The world is a broken place, civilization is barely holding to its collective sanity as the US government has all but collapsed, and resources have nearly been tapped dry. Rob Ziegler’s debut novel, Seed, imagines this world with a great deal of believability. Like many bleak fictional futures, the line between industry and government is blurred and here, the industry in the form of bioengineering super-corporation Satori, wears the pants.  The thing is, Satori is much more than just a super-corporation, it is a living breathing entity.  The analogy that kept working for me as I read the novel is that the spiritual Mother Earth is alive and she isn’t thrilled. She creates bio-engineered humans as well as other seemingly familiar creatures which she can command to do her bidding.

The Earth Mother waking and a bleak, dystopic future aren’t new trappings of the genre, but Ziegler’s voice gives these elements a freshness. To this, he’s added a traveling band of nomadic Hispanic youths in the dustbowl-like plains focusing on Brood and his younger brother Pollo who is abducted early in the novel. The chaos continues when a designer once beholden to Satori goes her own way and the government, in the form of agent Sienna Doss, is charged with bringing her back in the hopes of the government regaining control of Satori, and therefore, the United States itself.  Along the way, Ziegler brings these separate plot threads together, interweaving them with a skill that belies the fact that Seed is his first published novel.

The plot is fairly straight-forward, but Ziegler dresses it up with an immersive setting that is eerily plausible.  While the specific details of how Satori works is not revealed in the novel, the fact that it exists as such a looming presence felt by the characters and the world at large lends a strong sense of believability to it.

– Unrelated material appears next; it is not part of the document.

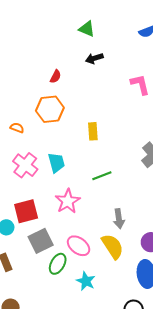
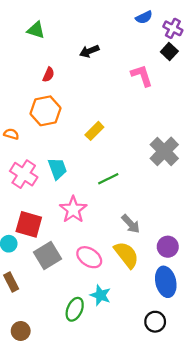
green triangle: (87, 29) -> (36, 30), moved
yellow rectangle: (93, 131) -> (94, 131), turned 54
red square: (26, 211) -> (29, 224), turned 35
gray arrow: (119, 219) -> (131, 224), turned -30
green ellipse: (58, 264) -> (75, 309), moved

As I read more of this novel, I kept thinking of another book/series to which I could easily place this as almost a precursor – David Louis Edelman’s Jump 225 trilogy. In the appendices of those great novels, Edelman imagines a vast timeline that includes multiple global collapses that led to the world as depicted in Infoquake and the subsequent novels.  While Ziegler’s story is quite different in many ways from Edelman’s, to me it is almost a spiritual successor/precursor to those novels, and I thought Edelman’s novels were some of the best SF published in the last decade.  Ziegler’s Seed is up to that promise. 

The book itself is really a work of art, the cover by Cody Tilson is eye-catching and encapsulates the feel and theme of the book very well. To be balanced, though, at times I felt the narrative to be a little uneven. I know, that seems to be a criticism I use often, but some parts of the novel did not move along as swiftly as the others.  Despite that, Seed is an impressive debut and one that hopefully, signals more wonderful things to come from Rob Ziegler’s imaginative voice. Nightshade has been one of the hottest publishers in 2011, thanks to the many impressive debut novels (i.e. books that have been generating positive discussion and buzz on teh intarwebs) over the course of the year.  Though I haven’t read all of their debuts, but I can say if Seed is proof in the pudding of that aforementioned buzz of new voices, and Nightshade is fully deserving of the support and praise for these debut novels.